While the influences coming from their sound remain unmistakeable and classic, you can also tell the band has poured a fuckton of their own personality in these songs. Disterror also hail from Cacun, Mexico, and if you listen to tracks like “Gilgamesh” and the title track, you will certainly notice clear Amebix influences being encrusted (no pun intended!) with obvious latin sounds, as if the band gave the songs their own twist, bouncing them off of their own cultural background. As you may have guessed, Disterror’s music is a fucking unrelenting landslide of filthy, palm-muted riffing extravaganza – just what the finest crust tradition calls for – but the band are agile and ruthless in infecting their riffs with many different foreign elements, raging from thrash, to death metal (Bolt Thrower, Asphyx, Obituary etc.) to black metal to post-punk, and even adding some Neurosis-ish more abstract post-metal shit in there as seen in the towering and closing title track.

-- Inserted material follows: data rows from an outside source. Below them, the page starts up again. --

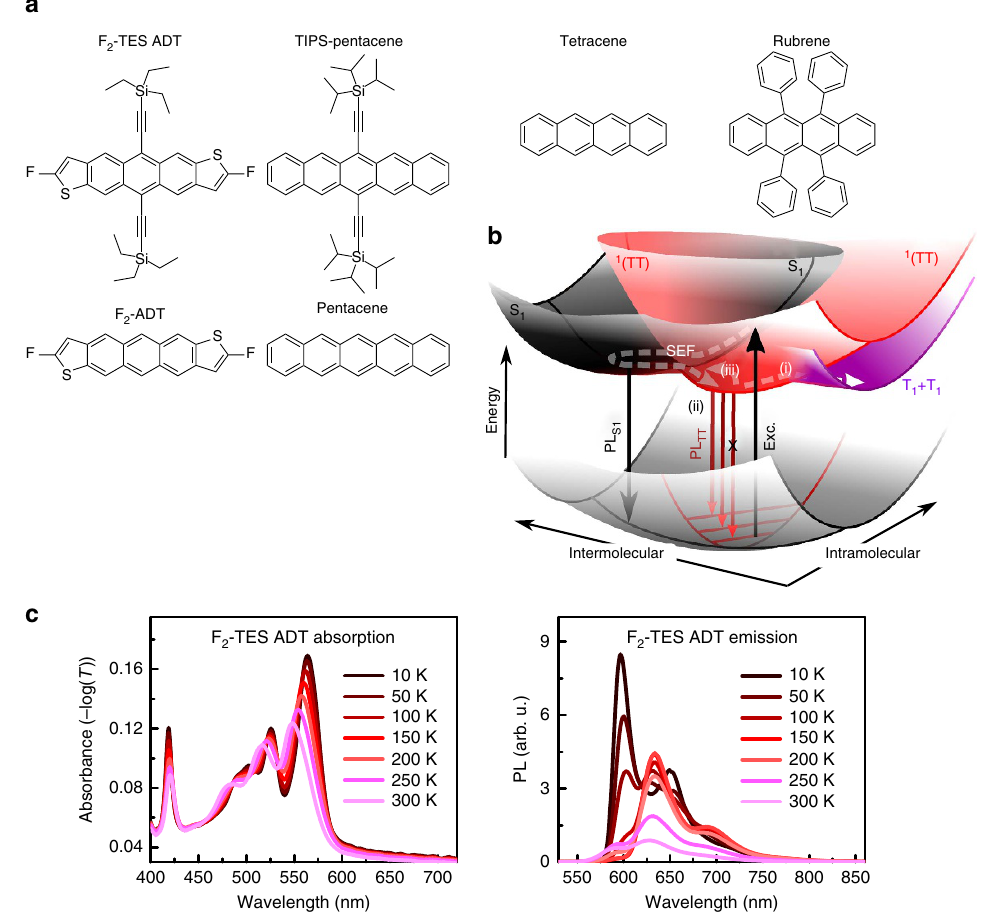
Figure 1 | Singlet exciton fission in polyacenes. ( a ) Molecules investigated in this study. ( b ) Schematic potential energy surface denoting key photophysical processes (dashed arrows) in singlet fission materials. Photoexcitation (Exc.) is followed by singlet (black) relaxation along inter- and intramolecular coordinates, resulting in the observed Stokes shift (PL S1 ). Further relaxation into the bound, spin-coherent triplet pair state 1 (TT) (red) constitutes singlet exciton fission (SEF). Three detectable decay processes are possible from 1 (TT). (i) Thermally activated dissociation into free triplets (purple), which is aided by disorder/grain boundaries and exhibits a typical activation energy of 20–40meV. (ii) Direct ‘delayed’ emission from 1 (TT) (PL TT ) through Herzberg–Teller intensity borrowing. As a consequence of this mechanism, the 0-0 transition is suppressed. (iii) Thermally activated back-transfer into the singlet manifold. This process results in delayed fluorescence (PL S1 ), and is suppressed in tetracene and F 2 -TES ADT at r 200K, indicating the presence of a slight energy barrier. ( c ) Temperature-dependent absorption and PL spectra of F 2 -TES ADT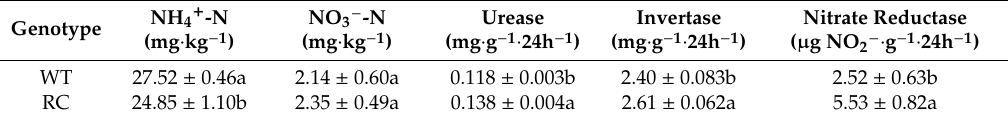
Table 5. N-related physicochemical properties of rice rhizosphere soil under no nitrogen treatment (LN).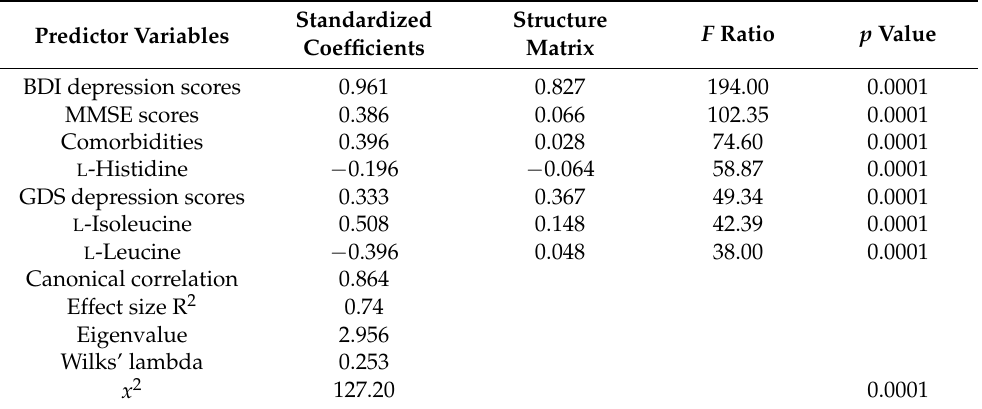
Table 3. Outcomes of standardized canonical discriminant function coefficients and predictor vari- ables ordered by absolute size of correlation within function.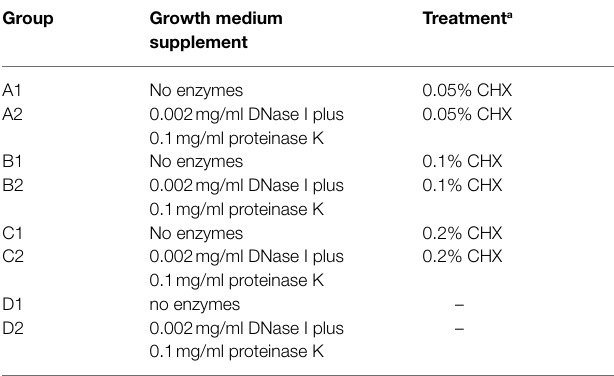
TABLE 1 | Arrangement of the biofilms into eight different treatment groups.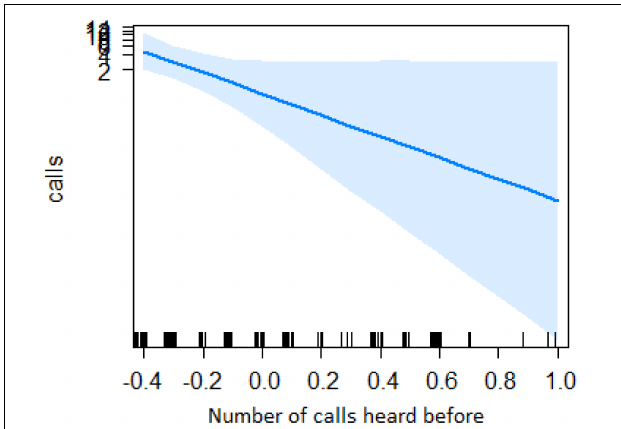
FIGURE 4 | Effect of the number of calls heard before on the number of calls when finding the snake ( Y -axis in log scale). X-axis data has been transformed so it could be better visualized.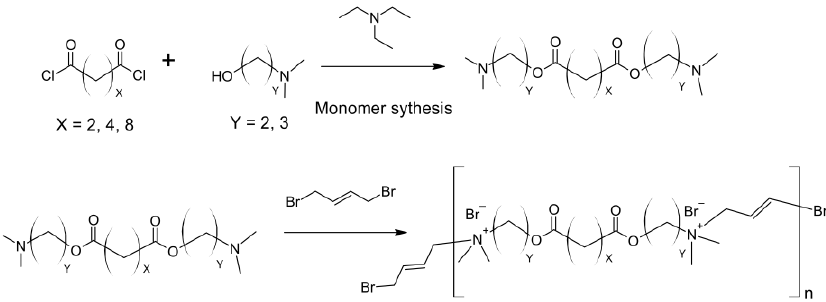
Figure 20. Scheme of the polyionenes esters synthesis based on [340].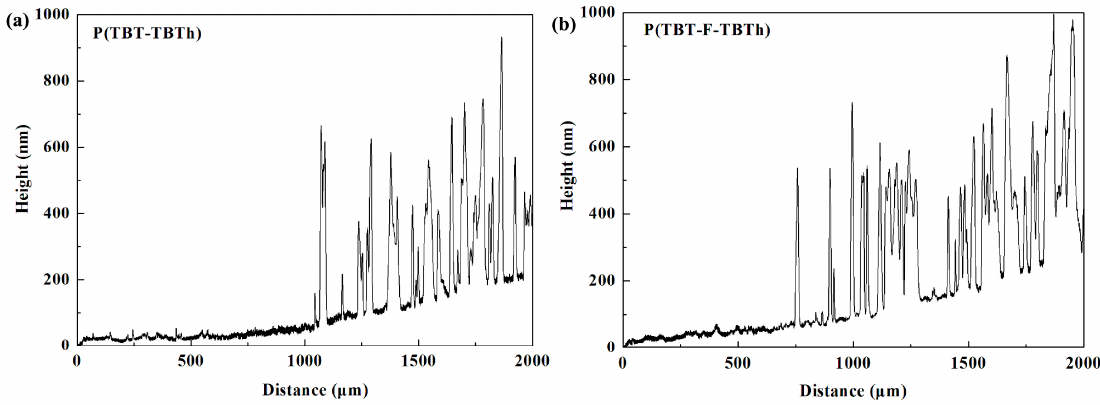
Figure 4. Film thicknesses of the polymers spray-coated onto the indium-tin-oxide (ITO) glasses: (a) P(TBT-TBTh); (b) P(TBT-F-TBTh).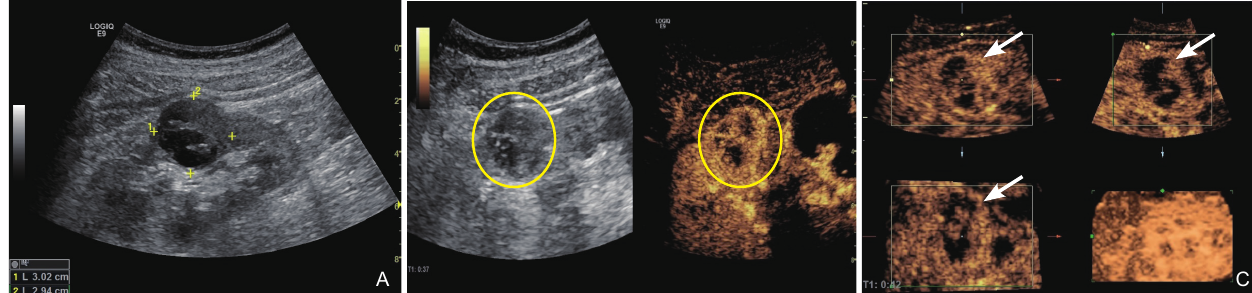
Figure 8 Example of 2D and 3D CEUS of a Clear cell RCC with cystic features. (A) Grey-scale image demonstrating a hypoechogenic 3 × 2.9 cm renal mass; (B) 2D dual imaging shows a diffuse, heterogeneous enhanced tumor with both solid and cystic components during the arterial phase (37 seconds post-UCA injection); (C) Continuous CEUS 3D imaging was subsequently performed following a second bolus injection. The tumor is well visualized in three orthogonal planes (white arrows) and in the volumetric reconstruction (bottom right panel).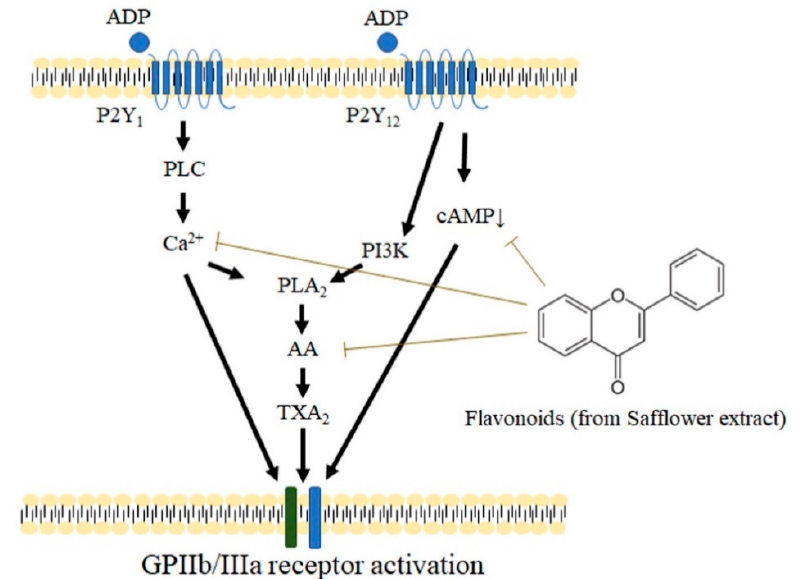
Figure 7. Schematic diagram of the mechanism of safflower extract inhibiting platelet aggregation. The compounds found in safflower extract inhibit the activation of calcium ions in platelets and the transduction of cAMP pathways caused by ADP, thereby inhibiting the expression of TXA 2 in platelets, the activation of membrane protein GPIIb/IIIa, and the aggregation of platelets.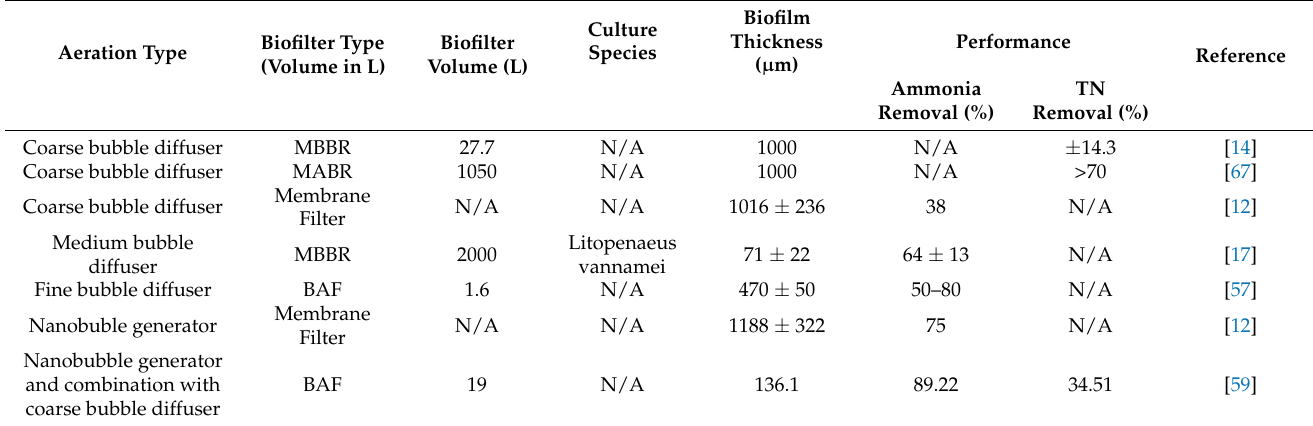
Table 4. Summary of biofilm thickness in the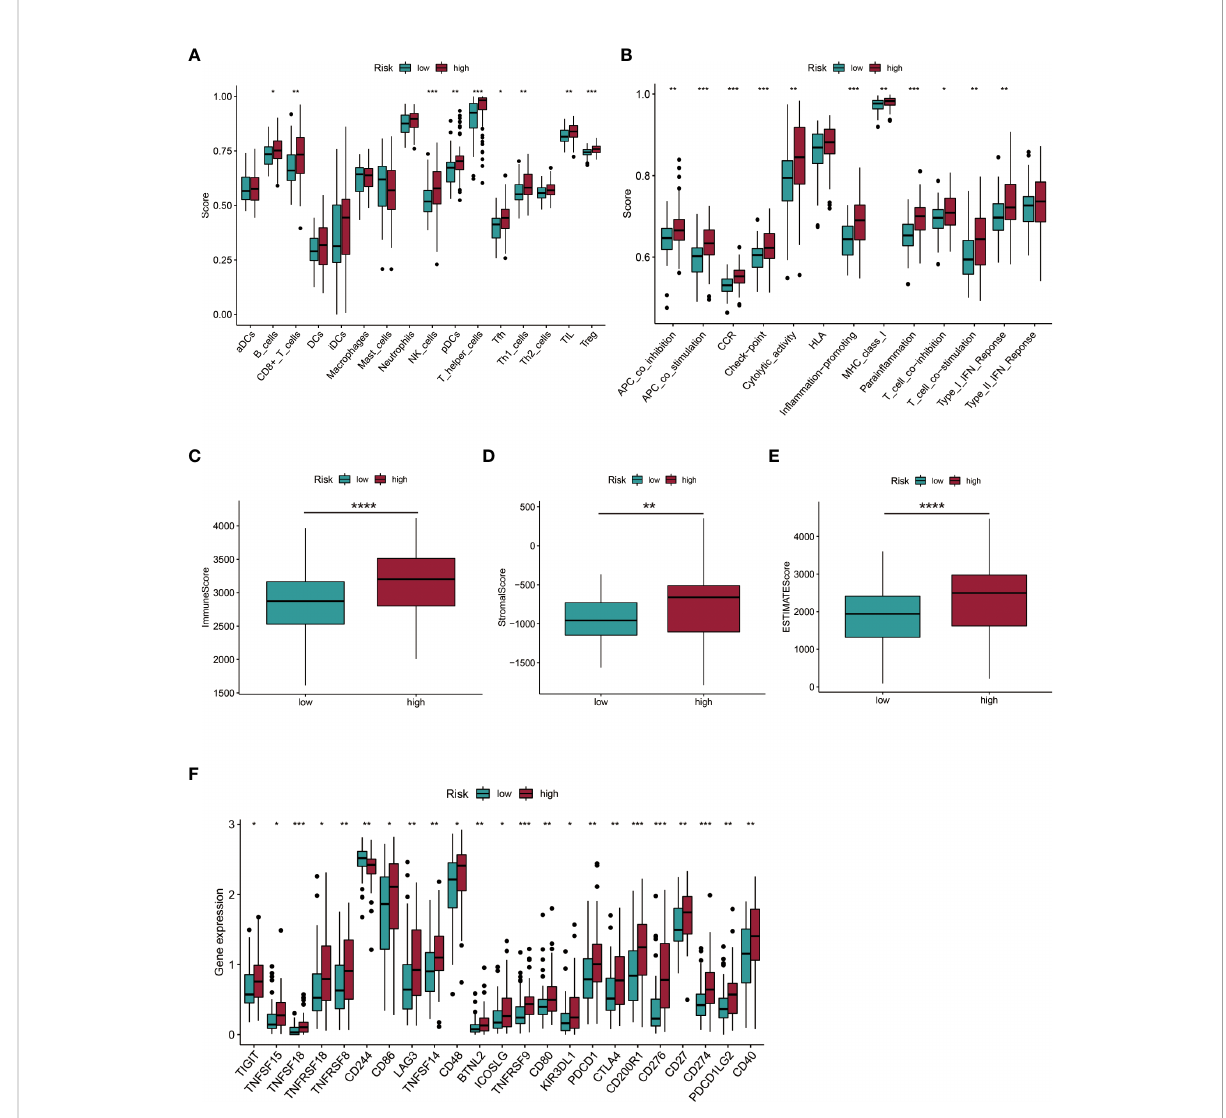
FIGURE 10 Investigation of immune cell in fi ltration and the tumor environment (TME). (A, B) Immune cell in fi ltration and immune-related function activation in the low- and high-risk group of AML patients. (C-E) Comparison of immune-related scores between low- and high-risk groups. (F) Twenty-three differentially expressed checkpoints between low- and high-risk groups. * P < 0.05; ** P < 0.01; *** P < 0.005; **** P <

While this band’s music remains totally definable and sticks to the tradition, what makes it stand out is the sheer personality that seeps through from these songs, and the way the band approaches the crust craft from a ton of different perspectives in each song, ensuring for a mesmerizing and shape-shifting listening experience, something that will greatly please fans of bands like His Hero is Gone, Iskra, Tragedy, Wolfbrigade, Agrimonia and beyond. Catharsis tapes can be grabbed now from Caligari Records, don’t sit on this album, war in sonic form starts here.